▶ [Task objective]:
Copy out all of the material below word for word, leaving every line unchanged.

<<<<

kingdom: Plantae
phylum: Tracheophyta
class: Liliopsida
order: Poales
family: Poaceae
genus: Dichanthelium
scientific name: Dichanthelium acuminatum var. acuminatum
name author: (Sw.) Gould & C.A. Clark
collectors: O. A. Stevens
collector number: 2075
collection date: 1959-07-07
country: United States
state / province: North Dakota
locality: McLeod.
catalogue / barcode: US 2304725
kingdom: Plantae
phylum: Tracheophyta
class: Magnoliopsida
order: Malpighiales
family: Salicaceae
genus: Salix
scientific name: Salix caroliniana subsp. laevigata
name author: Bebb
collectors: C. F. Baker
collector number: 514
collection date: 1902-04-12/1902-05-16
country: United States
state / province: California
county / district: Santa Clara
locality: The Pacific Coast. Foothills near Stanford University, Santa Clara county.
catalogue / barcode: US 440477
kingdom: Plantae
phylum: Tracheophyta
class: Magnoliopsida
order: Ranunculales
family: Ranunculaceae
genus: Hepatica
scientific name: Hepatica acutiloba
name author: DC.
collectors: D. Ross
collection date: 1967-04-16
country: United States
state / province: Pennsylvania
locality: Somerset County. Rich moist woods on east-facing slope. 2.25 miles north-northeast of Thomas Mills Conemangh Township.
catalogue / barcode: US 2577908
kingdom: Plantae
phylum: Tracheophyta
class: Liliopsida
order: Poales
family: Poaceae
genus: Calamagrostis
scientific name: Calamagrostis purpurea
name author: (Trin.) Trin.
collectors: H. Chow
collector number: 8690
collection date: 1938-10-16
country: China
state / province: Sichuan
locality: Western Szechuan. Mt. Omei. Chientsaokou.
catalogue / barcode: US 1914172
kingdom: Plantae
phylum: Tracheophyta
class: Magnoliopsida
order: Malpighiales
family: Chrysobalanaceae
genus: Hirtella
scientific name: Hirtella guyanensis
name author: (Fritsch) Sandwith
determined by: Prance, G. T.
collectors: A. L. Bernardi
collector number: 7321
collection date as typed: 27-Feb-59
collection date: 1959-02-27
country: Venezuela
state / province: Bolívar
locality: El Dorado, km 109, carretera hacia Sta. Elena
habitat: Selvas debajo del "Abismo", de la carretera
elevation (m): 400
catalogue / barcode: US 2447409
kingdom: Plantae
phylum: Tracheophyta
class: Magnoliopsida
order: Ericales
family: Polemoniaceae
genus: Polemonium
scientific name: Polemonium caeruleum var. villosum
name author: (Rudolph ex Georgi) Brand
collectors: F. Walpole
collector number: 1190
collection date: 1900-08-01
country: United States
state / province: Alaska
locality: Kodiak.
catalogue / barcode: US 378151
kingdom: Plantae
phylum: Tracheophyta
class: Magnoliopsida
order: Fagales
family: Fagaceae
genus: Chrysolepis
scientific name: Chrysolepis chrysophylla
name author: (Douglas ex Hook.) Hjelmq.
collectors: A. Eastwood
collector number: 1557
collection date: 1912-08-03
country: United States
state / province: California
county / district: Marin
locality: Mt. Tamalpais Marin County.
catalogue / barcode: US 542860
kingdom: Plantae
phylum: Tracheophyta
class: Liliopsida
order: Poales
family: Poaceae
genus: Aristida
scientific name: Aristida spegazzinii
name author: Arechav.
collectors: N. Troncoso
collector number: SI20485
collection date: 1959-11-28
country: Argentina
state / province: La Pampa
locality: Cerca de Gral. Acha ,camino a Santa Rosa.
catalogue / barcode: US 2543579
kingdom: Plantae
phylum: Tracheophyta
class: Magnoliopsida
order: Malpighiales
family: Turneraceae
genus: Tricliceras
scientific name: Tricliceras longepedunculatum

>>>>

▶ [Exercise response]:
kingdom: Plantae
phylum: Tracheophyta
class: Liliopsida
order: Poales
family: Poaceae
genus: Dichanthelium
scientific name: Dichanthelium acuminatum var. acuminatum
name author: (Sw.) Gould & C.A. Clark
collectors: O. A. Stevens
collector number: 2075
collection date: 1959-07-07
country: United States
state / province: North Dakota
locality: McLeod.
catalogue / barcode: US 2304725
kingdom: Plantae
phylum: Tracheophyta
class: Magnoliopsida
order: Malpighiales
family: Salicaceae
genus: Salix
scientific name: Salix caroliniana subsp. laevigata
name author: Bebb
collectors: C. F. Baker
collector number: 514
collection date: 1902-04-12/1902-05-16
country: United States
state / province: California
county / district: Santa Clara
locality: The Pacific Coast. Foothills near Stanford University, Santa Clara county.
catalogue / barcode: US 440477
kingdom: Plantae
phylum: Tracheophyta
class: Magnoliopsida
order: Ranunculales
family: Ranunculaceae
genus: Hepatica
scientific name: Hepatica acutiloba
name author: DC.
collectors: D. Ross
collection date: 1967-04-16
country: United States
state / province: Pennsylvania
locality: Somerset County. Rich moist woods on east-facing slope. 2.25 miles north-northeast of Thomas Mills Conemangh Township.
catalogue / barcode: US 2577908
kingdom: Plantae
phylum: Tracheophyta
class: Liliopsida
order: Poales
family: Poaceae
genus: Calamagrostis
scientific name: Calamagrostis purpurea
name author: (Trin.) Trin.
collectors: H. Chow
collector number: 8690
collection date: 1938-10-16
country: China
state / province: Sichuan
locality: Western Szechuan. Mt. Omei. Chientsaokou.
catalogue / barcode: US 1914172
kingdom: Plantae
phylum: Tracheophyta
class: Magnoliopsida
order: Malpighiales
family: Chrysobalanaceae
genus: Hirtella
scientific name: Hirtella guyanensis
name author: (Fritsch) Sandwith
determined by: Prance, G. T.
collectors: A. L. Bernardi
collector number: 7321
collection date as typed: 27-Feb-59
collection date: 1959-02-27
country: Venezuela
state / province: Bolívar
locality: El Dorado, km 109, carretera hacia Sta. Elena
habitat: Selvas debajo del "Abismo", de la carretera
elevation (m): 400
catalogue / barcode: US 2447409
kingdom: Plantae
phylum: Tracheophyta
class: Magnoliopsida
order: Ericales
family: Polemoniaceae
genus: Polemonium
scientific name: Polemonium caeruleum var. villosum
name author: (Rudolph ex Georgi) Brand
collectors: F. Walpole
collector number: 1190
collection date: 1900-08-01
country: United States
state / province: Alaska
locality: Kodiak.
catalogue / barcode: US 378151
kingdom: Plantae
phylum: Tracheophyta
class: Magnoliopsida
order: Fagales
family: Fagaceae
genus: Chrysolepis
scientific name: Chrysolepis chrysophylla
name author: (Douglas ex Hook.) Hjelmq.
collectors: A. Eastwood
collector number: 1557
collection date: 1912-08-03
country: United States
state / province: California
county / district: Marin
locality: Mt. Tamalpais Marin County.
catalogue / barcode: US 542860
kingdom: Plantae
phylum: Tracheophyta
class: Liliopsida
order: Poales
family: Poaceae
genus: Aristida
scientific name: Aristida spegazzinii
name author: Arechav.
collectors: N. Troncoso
collector number: SI20485
collection date: 1959-11-28
country: Argentina
state / province: La Pampa
locality: Cerca de Gral. Acha ,camino a Santa Rosa.
catalogue / barcode: US 2543579
kingdom: Plantae
phylum: Tracheophyta
class: Magnoliopsida
order: Malpighiales
family: Turneraceae
genus: Tricliceras
scientific name: Tricliceras longepedunculatum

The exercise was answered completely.